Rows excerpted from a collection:
BEGIN

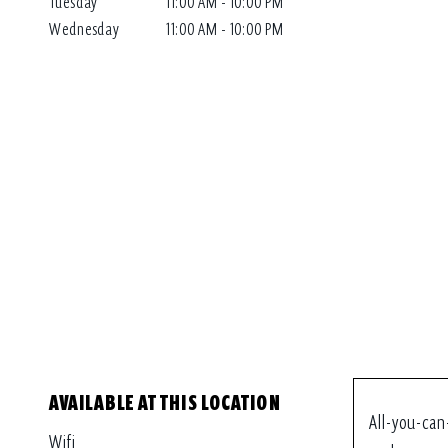
Tuesday
11:00 AM - 10:00 PM
Wednesday
11:00 AM - 10:00 PM
AVAILABLE AT THIS LOCATION
All-you-can
Wifi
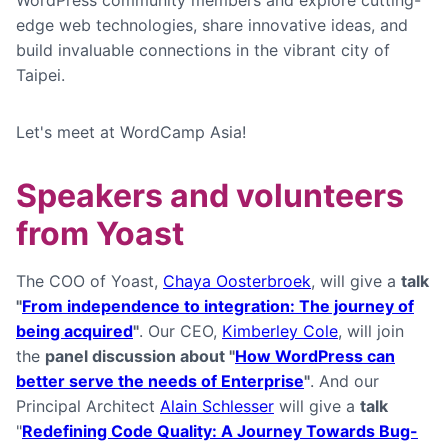
WordPress community members and explore cutting-
edge web technologies, share innovative ideas, and
build invaluable connections in the vibrant city of
Taipei.
Let's meet at WordCamp Asia!
Speakers and volunteers
from Yoast
The COO of Yoast,
Chaya Oosterbroek
, will give a
talk
"
From independence to integration: The journey of
being acquired
"
. Our CEO,
Kimberley Cole
, will join
the
panel discussion about "
How WordPress can
better serve the needs of Enterprise
"
. And our
Principal Architect
Alain Schlesser
will give a
talk
"
Redefining Code Quality: A Journey Towards Bug-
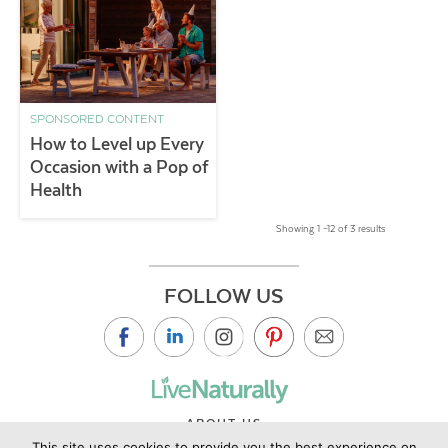
SPONSORED CONTENT
How to Level up Every
Occasion with a Pop of
Health
Showing 1 –12 of 3 results
FOLLOW US
ABOUT US
This site uses cookies to provide you the best experience on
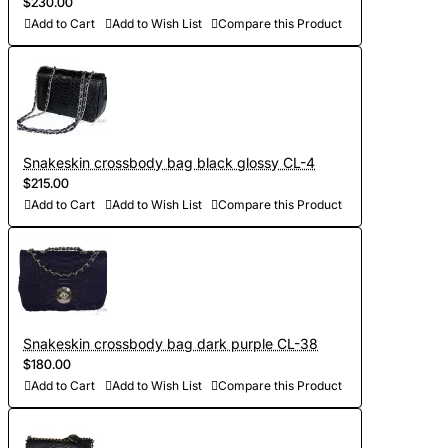
$230.00
Add to Cart
Add to Wish List
Compare this Product
Snakeskin crossbody bag black glossy CL-4
$215.00
Add to Cart
Add to Wish List
Compare this Product
Snakeskin crossbody bag dark purple CL-38
$180.00
Add to Cart
Add to Wish List
Compare this Product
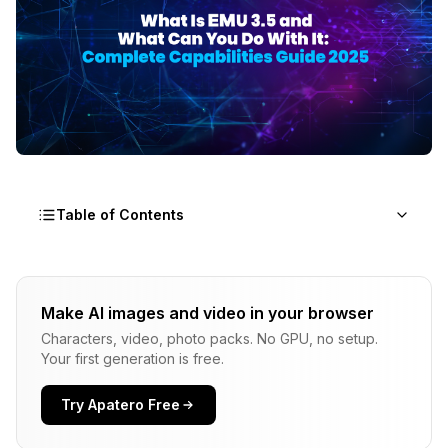
Table of Contents
What Makes EMU 3.5 Different From Other AI
Image Models?
Make AI images and video in your browser
Characters, video, photo packs. No GPU, no setup.
What Can You Actually Do With EMU 3.5?
Your first generation is free.
How Do You Use EMU 3.5 in Practice?
Try Apatero Free
How Does EMU 3.5 Compare to Other Models?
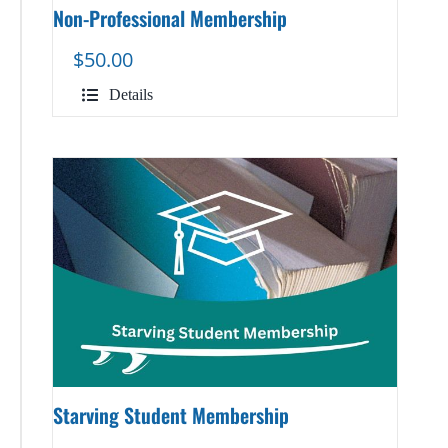
Non-Professional Membership
$
50.00
Details
Starving Student Membership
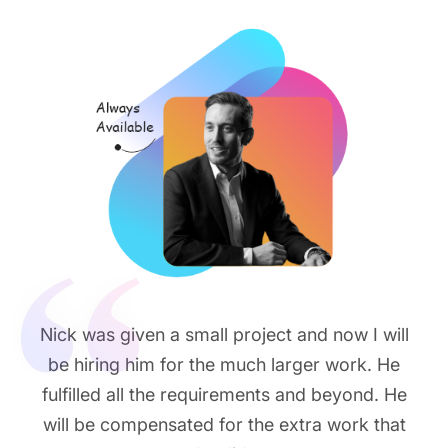
Nick was given a small project and now I will
be hiring him for the much larger work. He
fulfilled all the requirements and beyond. He
will be compensated for the extra work that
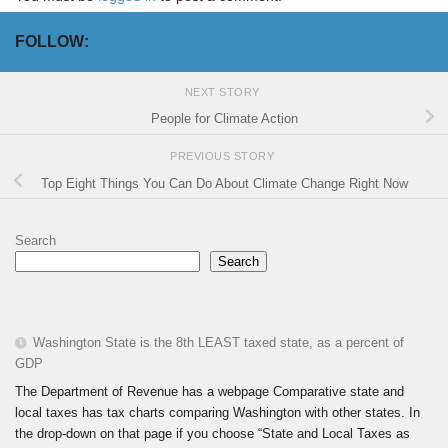
FOLLOW:
NEXT STORY
People for Climate Action
PREVIOUS STORY
Top Eight Things You Can Do About Climate Change Right Now
Search
Search
Washington State is the 8th LEAST taxed state, as a percent of
GDP
The Department of Revenue has a webpage Comparative state and
local taxes has tax charts comparing Washington with other states. In
the drop-down on that page if you choose “State and Local Taxes as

END

● Problem description:
Please rewrite all of the rows above, substituting "Save for Later" for every "Add to Wish List" and leaving everything else unchanged. Leave the pictures out.

● Answer:
Tuesday
11:00 AM - 10:00 PM
Wednesday
11:00 AM - 10:00 PM
AVAILABLE AT THIS LOCATION
All-you-can
Wifi
WordPress community members and explore cutting-
edge web technologies, share innovative ideas, and
build invaluable connections in the vibrant city of
Taipei.
Let's meet at WordCamp Asia!
Speakers and volunteers
from Yoast
The COO of Yoast,
Chaya Oosterbroek
, will give a
talk
"
From independence to integration: The journey of
being acquired
"
. Our CEO,
Kimberley Cole
, will join
the
panel discussion about "
How WordPress can
better serve the needs of Enterprise
"
. And our
Principal Architect
Alain Schlesser
will give a
talk
"
Redefining Code Quality: A Journey Towards Bug-
SPONSORED CONTENT
How to Level up Every
Occasion with a Pop of
Health
Showing 1 –12 of 3 results
FOLLOW US
ABOUT US
This site uses cookies to provide you the best experience on
$230.00
Add to Cart
Save for Later
Compare this Product
Snakeskin crossbody bag black glossy CL-4
$215.00
Add to Cart
Save for Later
Compare this Product
Snakeskin crossbody bag dark purple CL-38
$180.00
Add to Cart
Save for Later
Compare this Product
Table of Contents
What Makes EMU 3.5 Different From Other AI
Image Models?
Make AI images and video in your browser
Characters, video, photo packs. No GPU, no setup.
What Can You Actually Do With EMU 3.5?
Your first generation is free.
How Do You Use EMU 3.5 in Practice?
Try Apatero Free
How Does EMU 3.5 Compare to Other Models?
Non-Professional Membership
$
50.00
Details
Starving Student Membership
Nick was given a small project and now I will
be hiring him for the much larger work. He
fulfilled all the requirements and beyond. He
will be compensated for the extra work that
FOLLOW:
NEXT STORY
People for Climate Action
PREVIOUS STORY
Top Eight Things You Can Do About Climate Change Right Now
Search
Search
Washington State is the 8th LEAST taxed state, as a percent of
GDP
The Department of Revenue has a webpage Comparative state and
local taxes has tax charts comparing Washington with other states. In
the drop-down on that page if you choose “State and Local Taxes as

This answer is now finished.